[[ Raw data, beginning ]]

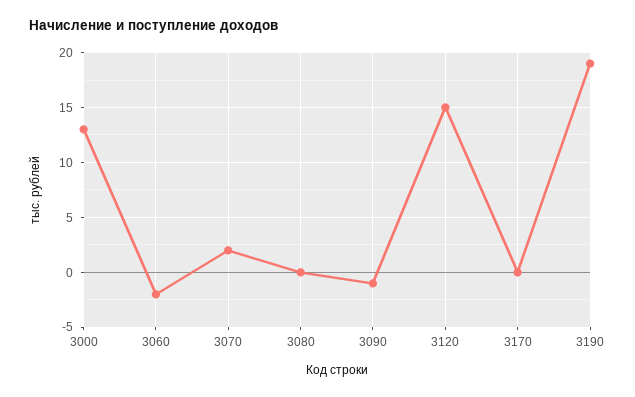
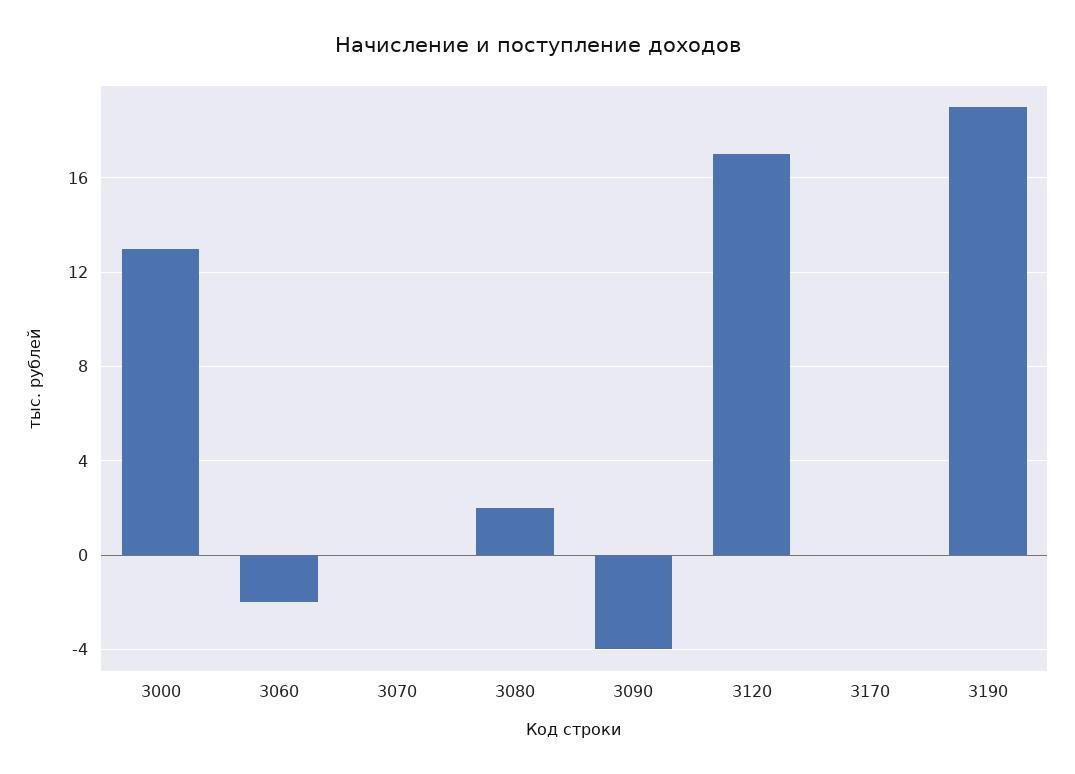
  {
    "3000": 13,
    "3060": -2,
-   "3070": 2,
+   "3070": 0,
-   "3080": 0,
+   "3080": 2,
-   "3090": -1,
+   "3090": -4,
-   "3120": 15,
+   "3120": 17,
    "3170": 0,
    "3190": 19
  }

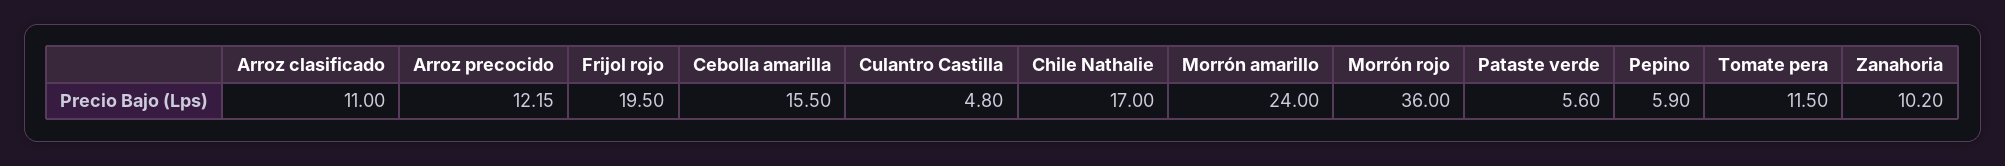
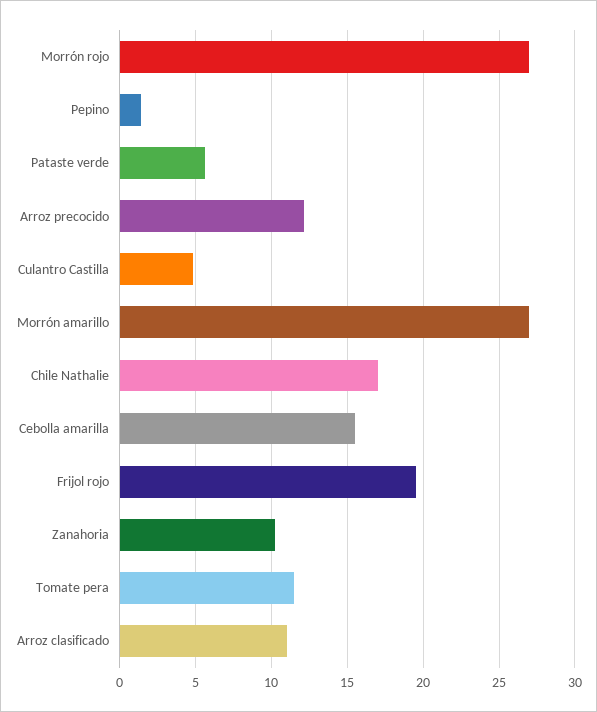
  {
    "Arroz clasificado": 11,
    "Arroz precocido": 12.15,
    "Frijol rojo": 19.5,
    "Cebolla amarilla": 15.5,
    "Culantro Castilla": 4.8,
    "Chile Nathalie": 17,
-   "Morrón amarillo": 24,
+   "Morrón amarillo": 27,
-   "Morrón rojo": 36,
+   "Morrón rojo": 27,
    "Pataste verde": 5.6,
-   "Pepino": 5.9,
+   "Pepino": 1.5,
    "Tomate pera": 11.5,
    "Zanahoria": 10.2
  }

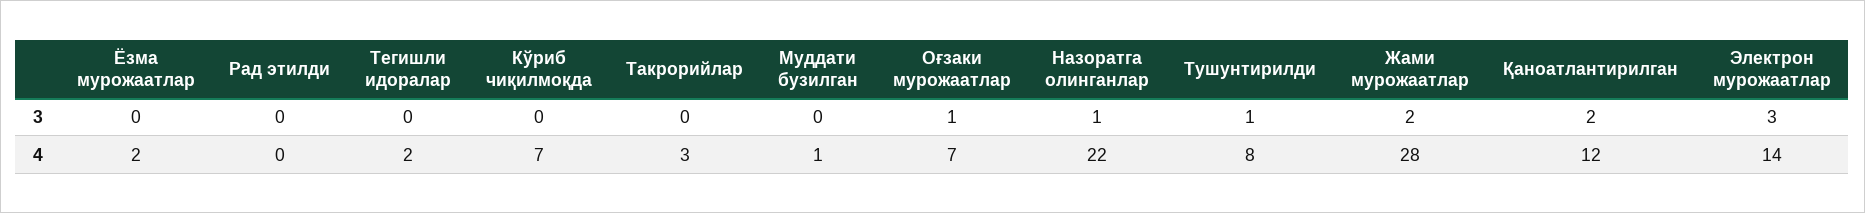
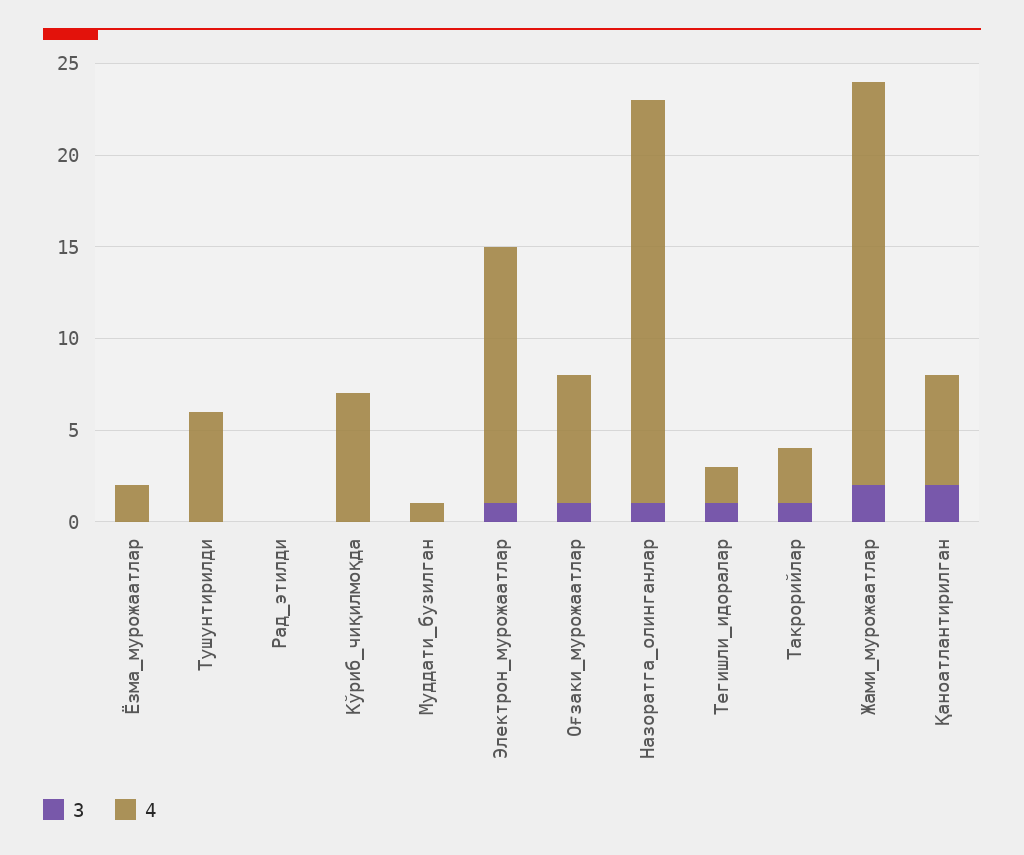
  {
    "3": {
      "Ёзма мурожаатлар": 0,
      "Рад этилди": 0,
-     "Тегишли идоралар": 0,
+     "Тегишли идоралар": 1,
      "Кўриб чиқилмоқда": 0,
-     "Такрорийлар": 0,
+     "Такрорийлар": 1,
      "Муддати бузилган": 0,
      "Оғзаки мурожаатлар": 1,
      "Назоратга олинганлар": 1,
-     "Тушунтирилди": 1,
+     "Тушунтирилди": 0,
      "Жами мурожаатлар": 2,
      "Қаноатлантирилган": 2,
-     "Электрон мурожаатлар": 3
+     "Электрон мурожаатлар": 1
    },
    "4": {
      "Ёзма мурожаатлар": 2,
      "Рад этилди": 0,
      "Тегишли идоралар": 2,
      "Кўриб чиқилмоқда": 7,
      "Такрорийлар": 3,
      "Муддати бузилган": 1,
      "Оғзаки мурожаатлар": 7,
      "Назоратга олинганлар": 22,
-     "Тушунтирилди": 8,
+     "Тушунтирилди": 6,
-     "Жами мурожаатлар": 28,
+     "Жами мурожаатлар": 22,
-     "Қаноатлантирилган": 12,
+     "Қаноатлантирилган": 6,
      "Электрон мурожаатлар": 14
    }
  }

[[ Raw data, end ]]
[[ Raw data, beginning ]]

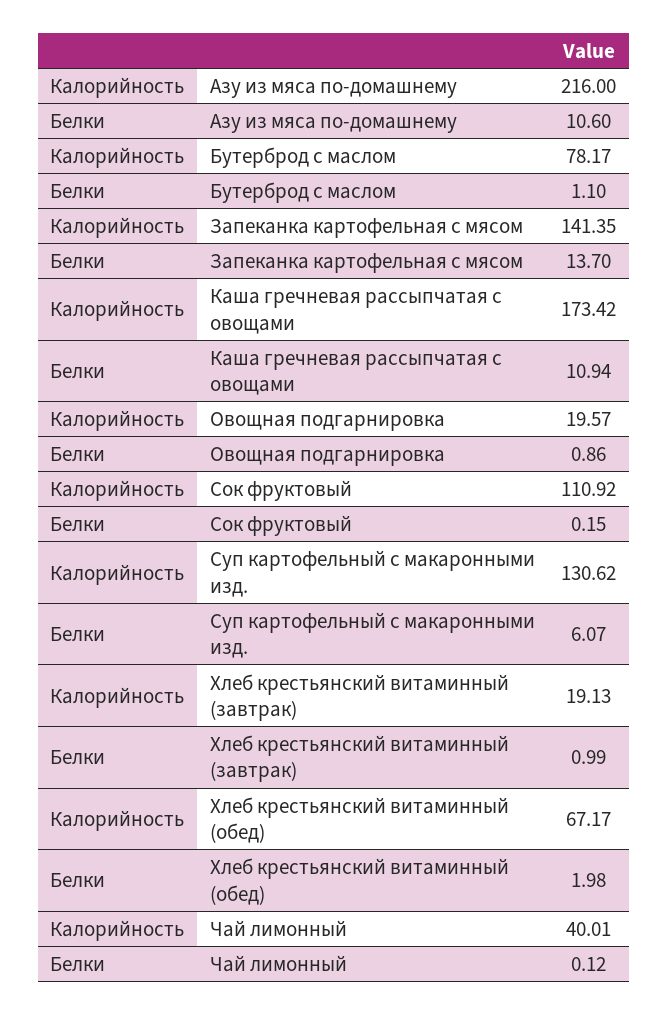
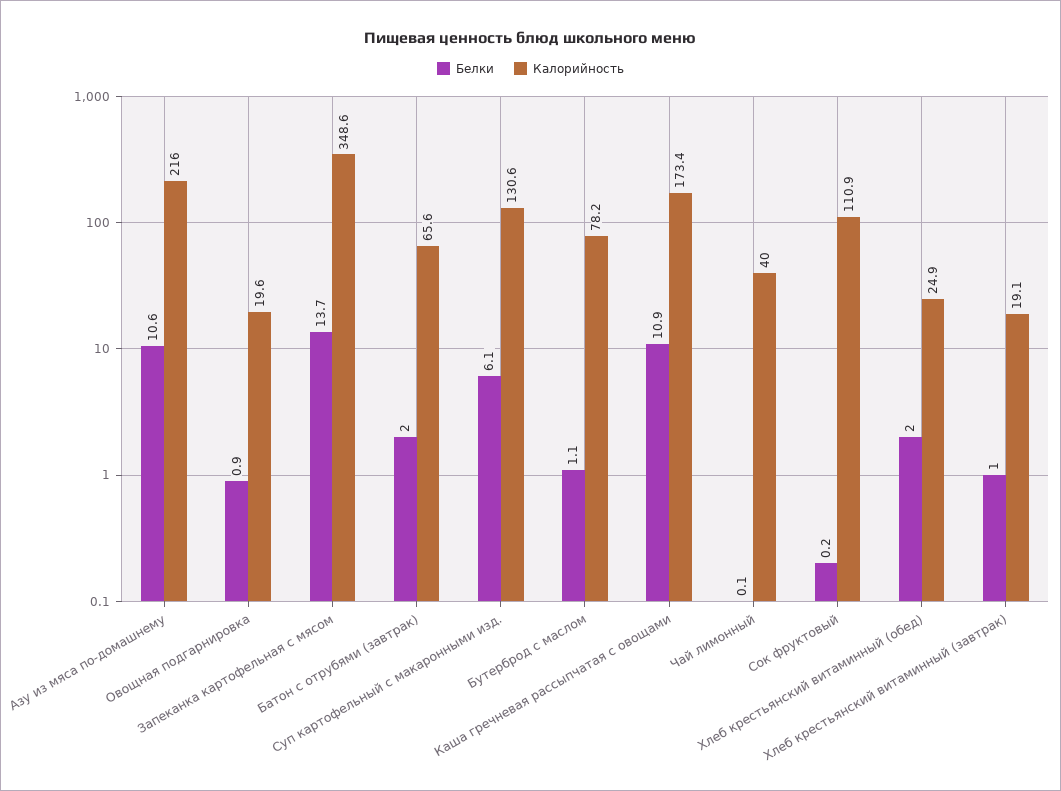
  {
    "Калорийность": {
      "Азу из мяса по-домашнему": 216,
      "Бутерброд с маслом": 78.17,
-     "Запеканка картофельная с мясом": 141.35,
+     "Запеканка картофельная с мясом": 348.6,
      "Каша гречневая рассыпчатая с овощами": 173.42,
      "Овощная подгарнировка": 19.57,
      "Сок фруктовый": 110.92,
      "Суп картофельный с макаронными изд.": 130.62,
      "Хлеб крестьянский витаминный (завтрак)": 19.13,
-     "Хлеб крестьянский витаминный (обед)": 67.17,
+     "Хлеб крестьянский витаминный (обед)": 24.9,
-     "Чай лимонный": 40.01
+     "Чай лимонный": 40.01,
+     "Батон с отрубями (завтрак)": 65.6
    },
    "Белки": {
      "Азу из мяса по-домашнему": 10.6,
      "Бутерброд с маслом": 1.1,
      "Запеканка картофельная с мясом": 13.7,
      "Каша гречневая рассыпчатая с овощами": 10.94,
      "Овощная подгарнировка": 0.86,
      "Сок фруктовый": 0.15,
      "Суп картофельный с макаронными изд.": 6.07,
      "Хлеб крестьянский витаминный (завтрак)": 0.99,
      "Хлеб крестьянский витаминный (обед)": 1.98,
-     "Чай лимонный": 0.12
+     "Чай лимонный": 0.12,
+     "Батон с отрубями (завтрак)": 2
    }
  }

[[ Raw data, end ]]

> [Exercise aim]
Take from the material above every line that includes the word "Arroz".

> [Answer below]
    "Arroz clasificado": 11,
    "Arroz precocido": 12.15,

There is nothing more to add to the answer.